Matrix-multiply giving two different answers

Question

Here's some simple code that shows what I've been seeing:

A = randn(1,5e6)+1i*randn(1,5e6);
B = randn(1,5e6)+1i*randn(1,5e6);

sum(A.*conj(B)) - A*B'
sum(A.*conj(B)) - mtimes(A,B')
A*B' - mtimes(A,B')

Now, the three methods shown on the bottom are supposed to do the same thing, so the answers should be zero, right? Wrong! The differences are small, though not small enough that I would consider them negligible. In addition, the error increases as the length of A and B increases.

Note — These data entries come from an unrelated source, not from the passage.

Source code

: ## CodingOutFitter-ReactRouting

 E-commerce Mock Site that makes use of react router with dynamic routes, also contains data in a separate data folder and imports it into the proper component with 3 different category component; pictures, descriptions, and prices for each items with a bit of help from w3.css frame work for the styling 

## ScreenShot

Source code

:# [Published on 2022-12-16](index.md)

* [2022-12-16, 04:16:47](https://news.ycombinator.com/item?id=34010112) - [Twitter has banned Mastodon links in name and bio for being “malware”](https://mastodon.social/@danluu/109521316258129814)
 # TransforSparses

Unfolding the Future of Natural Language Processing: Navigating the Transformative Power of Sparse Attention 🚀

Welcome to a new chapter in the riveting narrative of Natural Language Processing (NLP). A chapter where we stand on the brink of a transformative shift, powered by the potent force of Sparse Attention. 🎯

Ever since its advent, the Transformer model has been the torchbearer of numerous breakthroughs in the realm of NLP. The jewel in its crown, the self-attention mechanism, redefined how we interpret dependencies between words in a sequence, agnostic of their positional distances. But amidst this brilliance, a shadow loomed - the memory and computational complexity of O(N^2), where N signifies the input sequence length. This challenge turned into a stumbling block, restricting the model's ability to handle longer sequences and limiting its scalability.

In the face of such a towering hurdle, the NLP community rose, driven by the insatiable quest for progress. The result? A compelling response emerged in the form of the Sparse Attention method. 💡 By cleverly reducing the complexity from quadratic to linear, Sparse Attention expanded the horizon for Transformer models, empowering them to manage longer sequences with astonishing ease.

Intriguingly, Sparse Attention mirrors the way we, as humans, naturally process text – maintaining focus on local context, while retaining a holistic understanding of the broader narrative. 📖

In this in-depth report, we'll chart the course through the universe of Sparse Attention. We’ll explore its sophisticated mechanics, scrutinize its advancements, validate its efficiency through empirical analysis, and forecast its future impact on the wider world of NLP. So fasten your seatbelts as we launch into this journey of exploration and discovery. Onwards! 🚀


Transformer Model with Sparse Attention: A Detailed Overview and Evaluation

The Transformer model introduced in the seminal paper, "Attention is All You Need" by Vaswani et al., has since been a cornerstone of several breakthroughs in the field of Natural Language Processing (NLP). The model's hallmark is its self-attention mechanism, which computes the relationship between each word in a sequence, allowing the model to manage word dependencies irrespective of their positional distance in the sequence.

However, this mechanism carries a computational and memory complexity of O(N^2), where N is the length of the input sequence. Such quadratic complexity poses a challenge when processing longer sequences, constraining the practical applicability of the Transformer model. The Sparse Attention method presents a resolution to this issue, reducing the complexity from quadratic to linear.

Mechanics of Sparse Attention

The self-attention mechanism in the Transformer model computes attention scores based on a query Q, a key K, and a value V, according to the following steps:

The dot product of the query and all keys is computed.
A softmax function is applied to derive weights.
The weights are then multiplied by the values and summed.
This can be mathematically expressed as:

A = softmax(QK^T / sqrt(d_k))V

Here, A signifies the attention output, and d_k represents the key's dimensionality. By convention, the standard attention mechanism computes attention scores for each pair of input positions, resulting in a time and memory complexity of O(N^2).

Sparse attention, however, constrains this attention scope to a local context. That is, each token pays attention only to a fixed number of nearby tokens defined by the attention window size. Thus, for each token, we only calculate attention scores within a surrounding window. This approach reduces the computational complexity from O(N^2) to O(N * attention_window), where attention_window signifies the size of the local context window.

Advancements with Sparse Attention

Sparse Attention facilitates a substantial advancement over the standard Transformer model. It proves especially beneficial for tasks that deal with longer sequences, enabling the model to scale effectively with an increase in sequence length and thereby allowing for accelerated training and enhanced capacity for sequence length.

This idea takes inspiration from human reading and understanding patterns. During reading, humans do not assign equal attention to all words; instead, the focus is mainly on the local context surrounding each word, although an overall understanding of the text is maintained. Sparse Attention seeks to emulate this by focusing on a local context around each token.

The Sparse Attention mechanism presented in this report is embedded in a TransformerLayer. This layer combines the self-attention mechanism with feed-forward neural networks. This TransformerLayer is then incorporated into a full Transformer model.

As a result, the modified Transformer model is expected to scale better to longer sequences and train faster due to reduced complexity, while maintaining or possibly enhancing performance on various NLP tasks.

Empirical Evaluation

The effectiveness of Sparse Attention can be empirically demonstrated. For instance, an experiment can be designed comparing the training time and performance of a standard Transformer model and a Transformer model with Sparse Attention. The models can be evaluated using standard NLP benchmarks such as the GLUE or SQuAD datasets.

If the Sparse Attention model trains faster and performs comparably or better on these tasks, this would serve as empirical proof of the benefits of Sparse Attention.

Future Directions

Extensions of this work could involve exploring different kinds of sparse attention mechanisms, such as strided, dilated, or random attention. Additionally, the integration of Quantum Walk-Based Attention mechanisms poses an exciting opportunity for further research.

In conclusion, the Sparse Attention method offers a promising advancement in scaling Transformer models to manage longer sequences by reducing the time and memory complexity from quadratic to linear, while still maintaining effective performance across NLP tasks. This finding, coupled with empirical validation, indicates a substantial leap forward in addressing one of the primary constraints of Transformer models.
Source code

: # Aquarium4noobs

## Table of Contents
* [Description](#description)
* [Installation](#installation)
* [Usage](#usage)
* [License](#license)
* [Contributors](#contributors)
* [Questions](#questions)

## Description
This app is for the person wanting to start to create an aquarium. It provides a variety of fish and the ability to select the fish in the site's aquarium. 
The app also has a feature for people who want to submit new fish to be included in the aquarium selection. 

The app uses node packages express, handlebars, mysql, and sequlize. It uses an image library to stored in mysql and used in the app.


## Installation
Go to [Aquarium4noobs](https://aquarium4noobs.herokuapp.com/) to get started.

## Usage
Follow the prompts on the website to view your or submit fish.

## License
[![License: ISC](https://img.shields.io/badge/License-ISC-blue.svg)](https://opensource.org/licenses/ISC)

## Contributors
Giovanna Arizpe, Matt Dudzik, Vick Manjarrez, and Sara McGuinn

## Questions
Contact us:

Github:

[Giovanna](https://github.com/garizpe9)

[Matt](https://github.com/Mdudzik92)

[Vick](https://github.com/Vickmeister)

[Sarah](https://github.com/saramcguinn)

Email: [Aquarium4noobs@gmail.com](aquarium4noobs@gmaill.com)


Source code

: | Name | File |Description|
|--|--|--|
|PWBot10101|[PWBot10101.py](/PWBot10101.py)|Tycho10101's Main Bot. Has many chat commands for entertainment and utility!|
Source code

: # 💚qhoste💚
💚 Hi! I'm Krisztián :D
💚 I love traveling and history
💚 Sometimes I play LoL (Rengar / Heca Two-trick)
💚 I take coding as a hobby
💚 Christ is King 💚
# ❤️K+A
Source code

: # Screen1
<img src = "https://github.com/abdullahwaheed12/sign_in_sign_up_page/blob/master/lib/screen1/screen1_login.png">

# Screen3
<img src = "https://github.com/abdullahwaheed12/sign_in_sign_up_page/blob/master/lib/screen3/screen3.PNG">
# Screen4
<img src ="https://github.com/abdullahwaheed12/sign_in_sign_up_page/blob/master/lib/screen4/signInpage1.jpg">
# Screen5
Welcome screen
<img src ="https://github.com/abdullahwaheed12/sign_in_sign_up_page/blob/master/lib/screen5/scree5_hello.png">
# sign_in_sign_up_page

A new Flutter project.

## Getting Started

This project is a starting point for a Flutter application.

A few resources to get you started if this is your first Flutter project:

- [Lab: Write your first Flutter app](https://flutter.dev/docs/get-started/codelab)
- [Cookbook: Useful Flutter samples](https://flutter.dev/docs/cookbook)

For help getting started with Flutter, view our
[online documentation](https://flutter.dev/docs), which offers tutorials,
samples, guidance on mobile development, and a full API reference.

Does anyone know what the actual difference between these methods is? I understand that there are probably shortcuts written into the code, but I would like to quantify that if possible. Does Matlab post the differences anywhere? I've looked around, but have not found anything.

Answer 1

It probably has something to do with the order in which the operations are performed. For example,

sum(A.*conj(B)) - fliplr(A)*fliplr(B)'

gives a result different than

sum(A.*conj(B)) - A*B'

Or, more strikingly,

A*B' - fliplr(A)*fliplr(B)'

gives a nonzero result, of the same order as your tests.

So my bet is that depending on the method (sum or *) Matlab internally does the operations in a different order, and that may well account for the different roundoff errors you observed.

Answer 2

Given the size of each number, the rounding error in simple operations on this number is of the order 10^-14

You have 5*10^6 numbers, hence if you are really unlucky the rounding error can become anything upto 5*10^-8.

Your observed error is of size 10^10, which is well in the expected range.

Note that the difference is not caused by the complex transpose, but by the product of the sum vs the matrix product.

A = randn(1,5e6)+1i*randn(1,5e6);
B = randn(1,5e6)+1i*randn(1,5e6);

B1 = conj(B); 
B2 = B';

isequal(B1(:),B2(:)) % This returns true

A*transpose(conj(B)) - A*B' % Hence this returns zero

sum(A.*transpose(B')) - A*B' % But this returns something like 1e-10

A similar effect occurs for non complex A and B:

N=1e6;
A = 1:N; 
B=1:N;

(N * (N + 1) * (2*N + 1))/6 % This will give exactly the right answer
A*B' 
fliplr(A)*fliplr(B)'

Note that the two lowest answers only vary a few hundred from eachother, whilst they are actually over 2000 from the correct answer. If this is a problem consider using the symbolic toolbox. That allows you to calculate with arbitrary precision.